Present each line of the records below as a Markdown table with the columns Row and Line. Number the rows, omit blank lines, and leave the pictures out of the answer.
-----
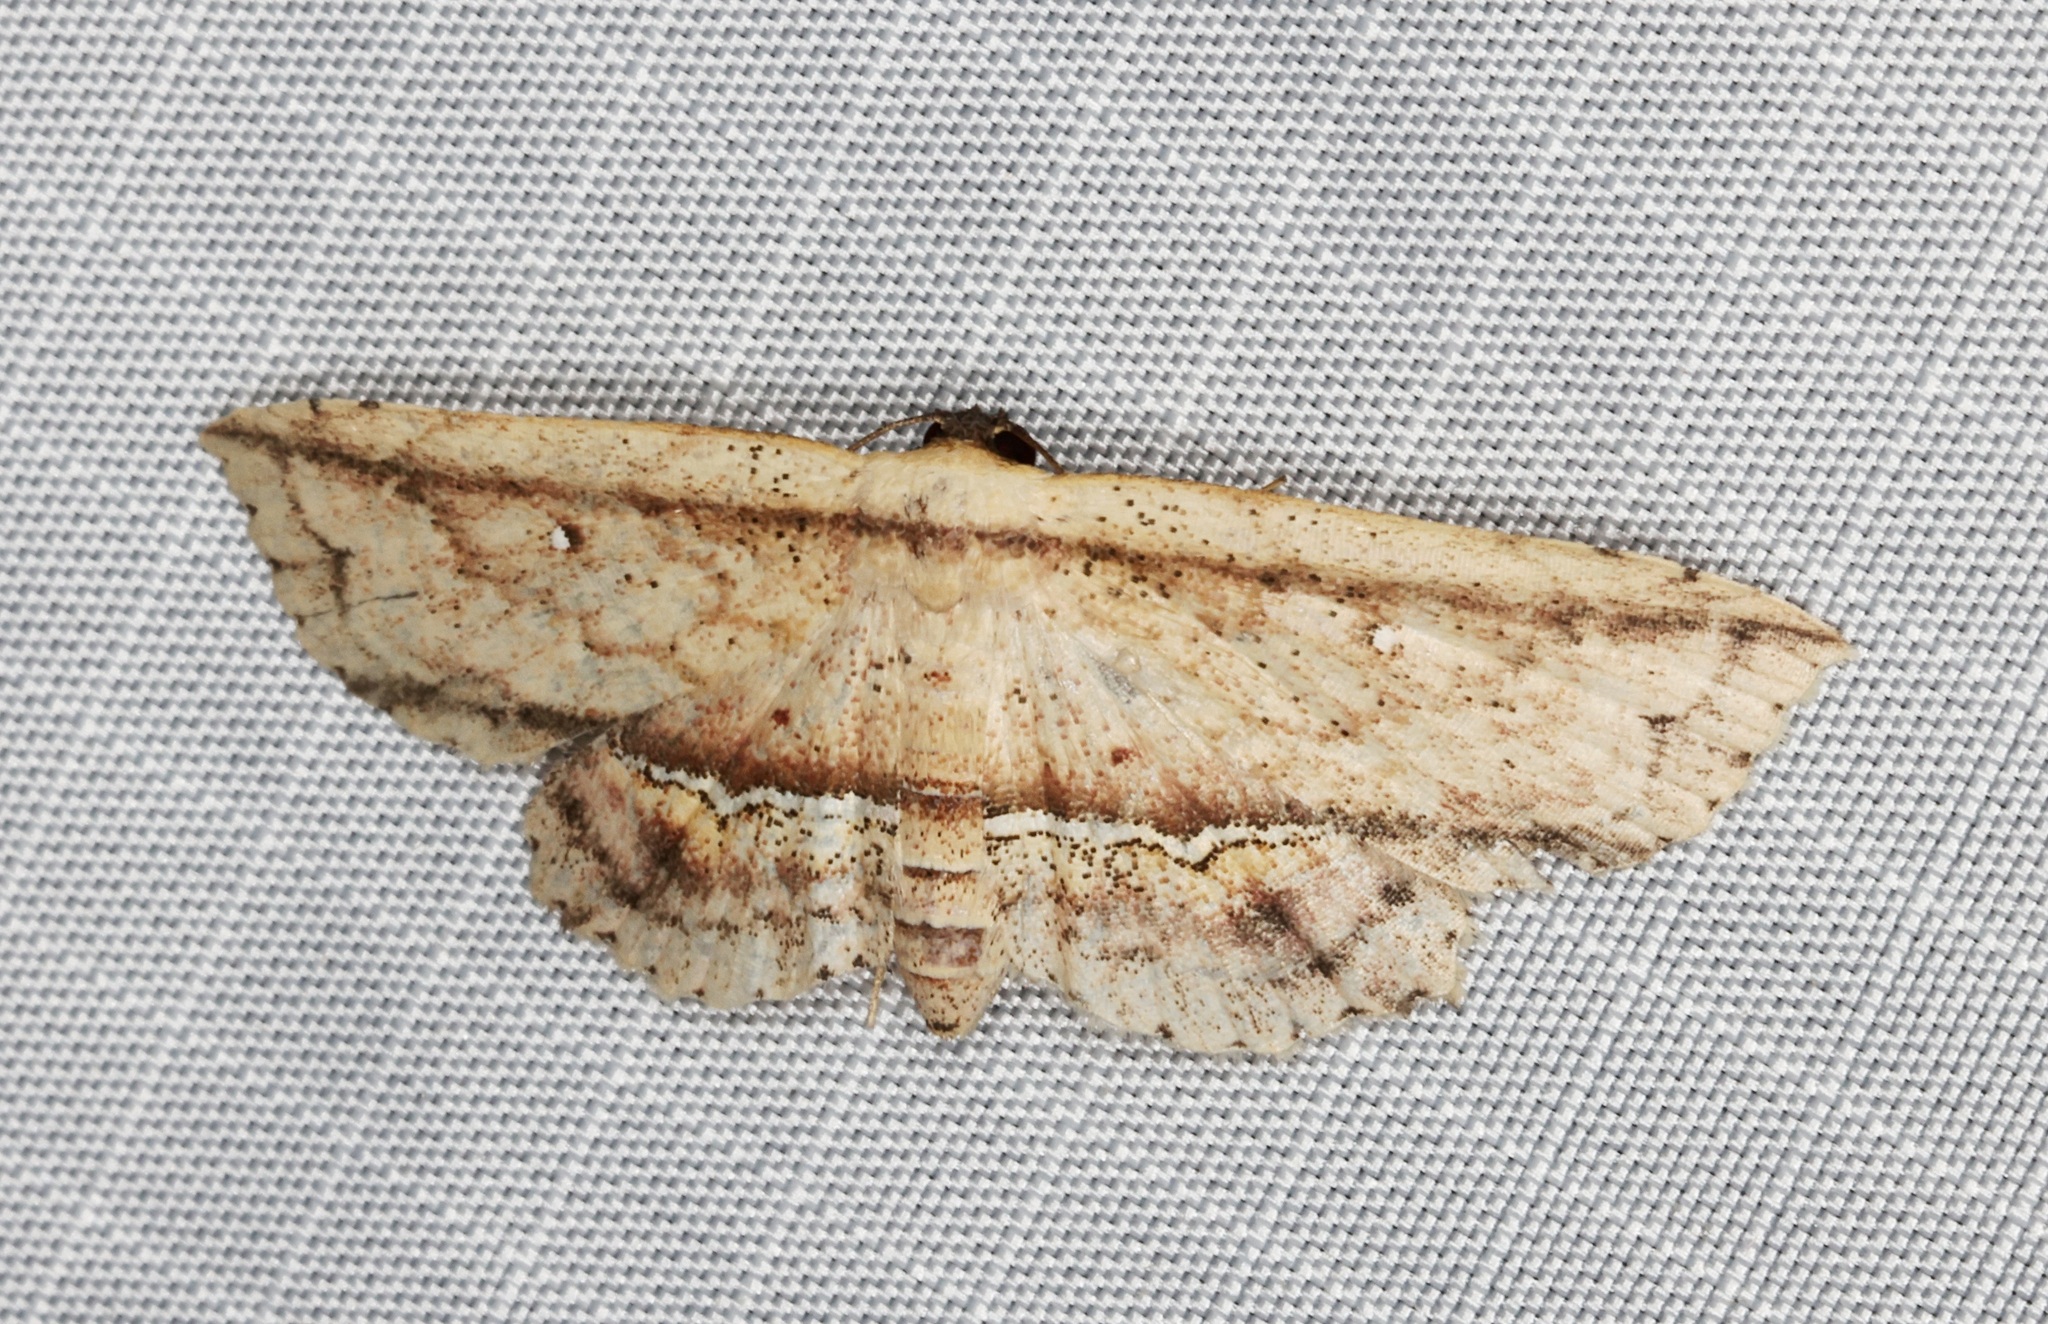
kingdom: Animalia
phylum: Arthropoda
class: Insecta
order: Lepidoptera
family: Noctuidae
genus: Hyposada
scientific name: Hyposada postalbata
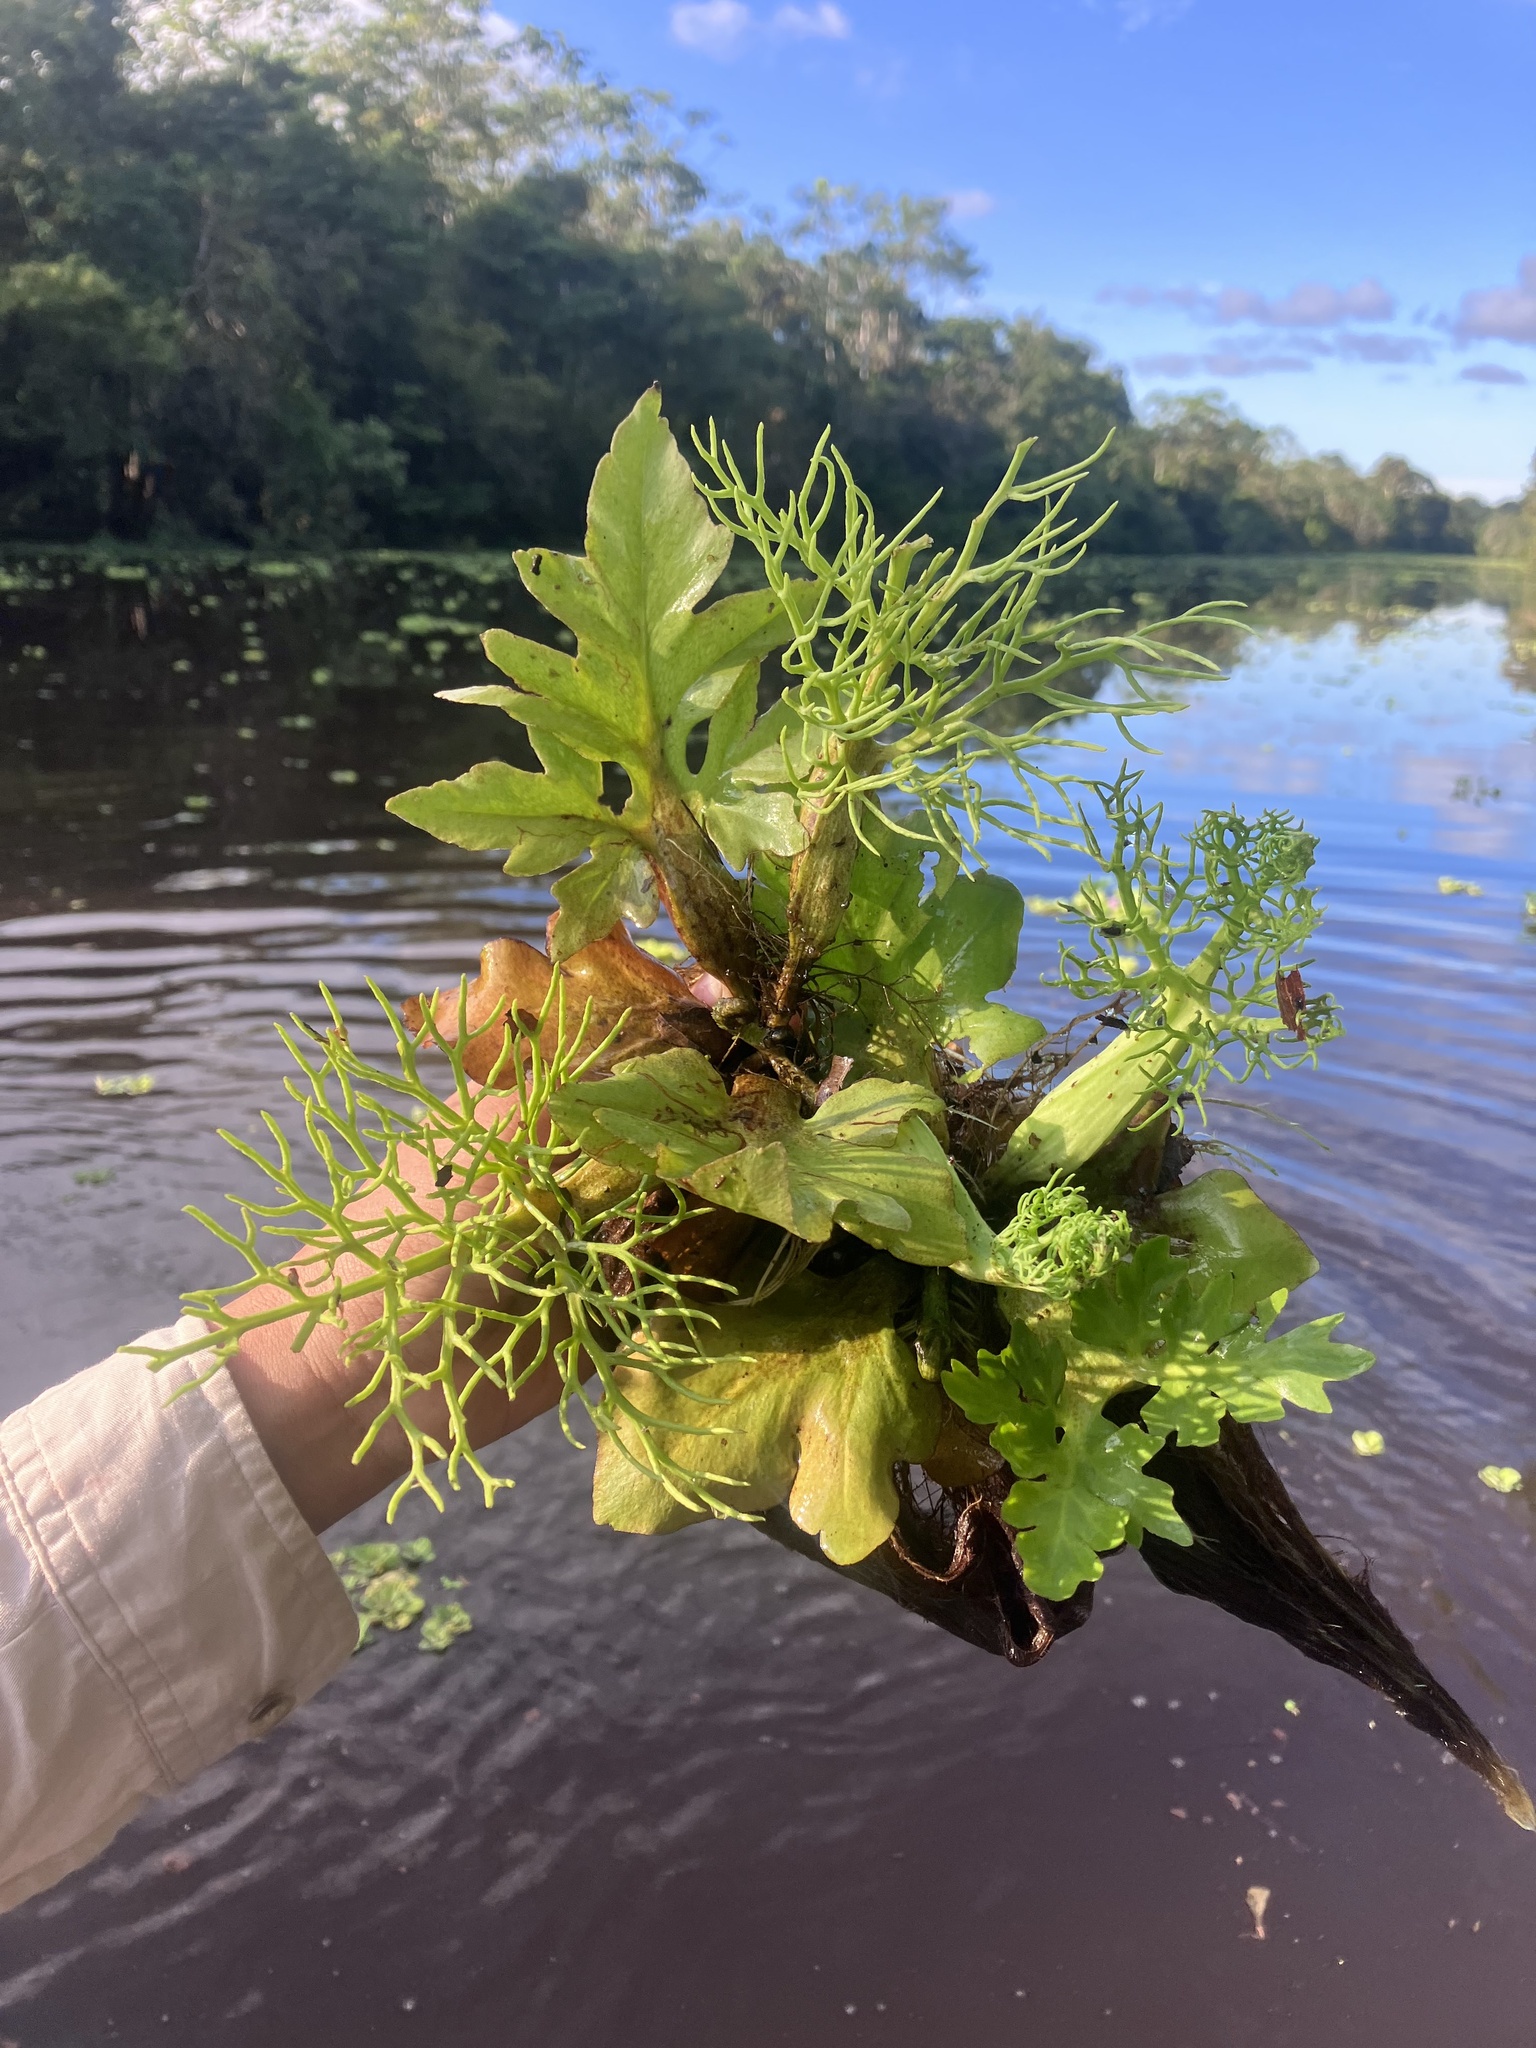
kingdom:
-----
• Full response:
| Row | Line |
|---|---|
| 1 | kingdom: Animalia |
| 2 | phylum: Arthropoda |
| 3 | class: Insecta |
| 4 | order: Lepidoptera |
| 5 | family: Noctuidae |
| 6 | genus: Hyposada |
| 7 | scientific name: Hyposada postalbata |
| 8 | kingdom: |